_GOAL OF THE EXERCISE_:
Apart from the pictures, please restate every entry below exactly.

[Structured page parsing data]
-- Opening Marker --
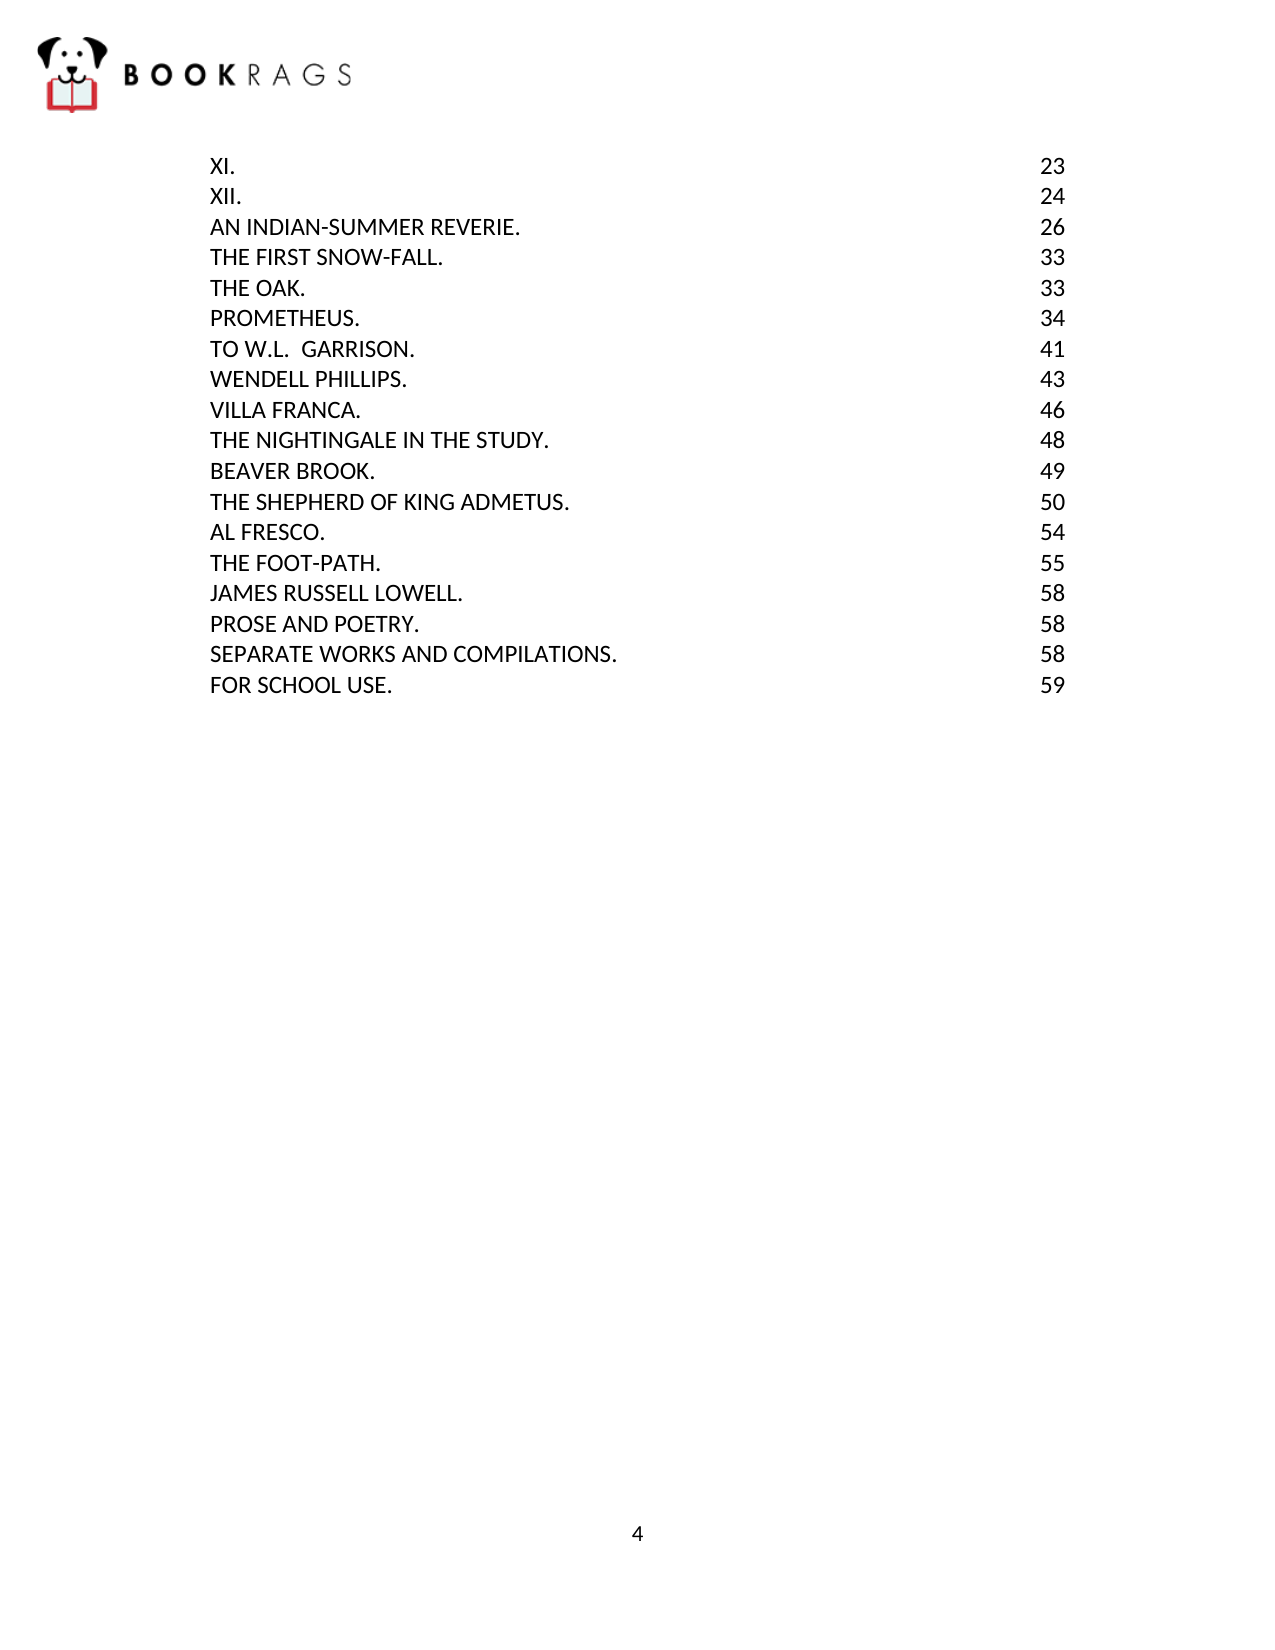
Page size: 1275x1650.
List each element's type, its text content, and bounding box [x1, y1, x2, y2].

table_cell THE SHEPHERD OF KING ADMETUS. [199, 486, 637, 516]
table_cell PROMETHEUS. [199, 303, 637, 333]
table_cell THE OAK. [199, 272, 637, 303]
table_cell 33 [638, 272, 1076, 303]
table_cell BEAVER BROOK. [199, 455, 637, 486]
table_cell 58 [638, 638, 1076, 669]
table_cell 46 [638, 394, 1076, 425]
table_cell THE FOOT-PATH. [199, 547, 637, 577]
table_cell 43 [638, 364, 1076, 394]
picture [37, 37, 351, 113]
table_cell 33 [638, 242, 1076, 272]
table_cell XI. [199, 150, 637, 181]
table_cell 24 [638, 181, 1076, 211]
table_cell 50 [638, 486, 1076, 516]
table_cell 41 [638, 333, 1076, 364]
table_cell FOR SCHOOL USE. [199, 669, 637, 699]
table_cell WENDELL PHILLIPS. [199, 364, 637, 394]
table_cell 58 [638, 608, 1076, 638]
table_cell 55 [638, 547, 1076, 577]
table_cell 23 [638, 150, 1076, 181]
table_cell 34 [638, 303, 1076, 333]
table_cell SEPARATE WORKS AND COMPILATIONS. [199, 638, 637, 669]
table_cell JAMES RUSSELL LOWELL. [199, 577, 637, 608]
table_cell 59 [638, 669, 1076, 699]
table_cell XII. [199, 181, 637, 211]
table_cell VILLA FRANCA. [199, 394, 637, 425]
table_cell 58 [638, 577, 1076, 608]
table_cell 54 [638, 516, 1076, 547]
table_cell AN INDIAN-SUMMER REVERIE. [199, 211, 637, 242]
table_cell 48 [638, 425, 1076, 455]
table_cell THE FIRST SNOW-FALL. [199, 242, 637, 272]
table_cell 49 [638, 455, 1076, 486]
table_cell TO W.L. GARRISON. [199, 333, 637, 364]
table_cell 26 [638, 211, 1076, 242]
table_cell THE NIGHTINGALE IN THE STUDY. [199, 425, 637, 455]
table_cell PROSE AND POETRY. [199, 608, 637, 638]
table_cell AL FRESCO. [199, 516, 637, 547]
-- Closing Marker --
_TASK RESULT_:
Page size: 1275x1650.
List each element's type, its text content, and bounding box [x1, y1, x2, y2].

table_cell THE SHEPHERD OF KING ADMETUS. [199, 486, 637, 516]
table_cell PROMETHEUS. [199, 303, 637, 333]
table_cell THE OAK. [199, 272, 637, 303]
table_cell 33 [638, 272, 1076, 303]
table_cell BEAVER BROOK. [199, 455, 637, 486]
table_cell 58 [638, 638, 1076, 669]
table_cell 46 [638, 394, 1076, 425]
table_cell THE FOOT-PATH. [199, 547, 637, 577]
table_cell 43 [638, 364, 1076, 394]
picture [37, 37, 351, 113]
table_cell 33 [638, 242, 1076, 272]
table_cell XI. [199, 150, 637, 181]
table_cell 24 [638, 181, 1076, 211]
table_cell 50 [638, 486, 1076, 516]
table_cell 41 [638, 333, 1076, 364]
table_cell FOR SCHOOL USE. [199, 669, 637, 699]
table_cell WENDELL PHILLIPS. [199, 364, 637, 394]
table_cell 58 [638, 608, 1076, 638]
table_cell 55 [638, 547, 1076, 577]
table_cell 23 [638, 150, 1076, 181]
table_cell 34 [638, 303, 1076, 333]
table_cell SEPARATE WORKS AND COMPILATIONS. [199, 638, 637, 669]
table_cell JAMES RUSSELL LOWELL. [199, 577, 637, 608]
table_cell 59 [638, 669, 1076, 699]
table_cell XII. [199, 181, 637, 211]
table_cell VILLA FRANCA. [199, 394, 637, 425]
table_cell 58 [638, 577, 1076, 608]
table_cell 54 [638, 516, 1076, 547]
table_cell AN INDIAN-SUMMER REVERIE. [199, 211, 637, 242]
table_cell 48 [638, 425, 1076, 455]
table_cell THE FIRST SNOW-FALL. [199, 242, 637, 272]
table_cell 49 [638, 455, 1076, 486]
table_cell TO W.L. GARRISON. [199, 333, 637, 364]
table_cell 26 [638, 211, 1076, 242]
table_cell THE NIGHTINGALE IN THE STUDY. [199, 425, 637, 455]
table_cell PROSE AND POETRY. [199, 608, 637, 638]
table_cell AL FRESCO. [199, 516, 637, 547]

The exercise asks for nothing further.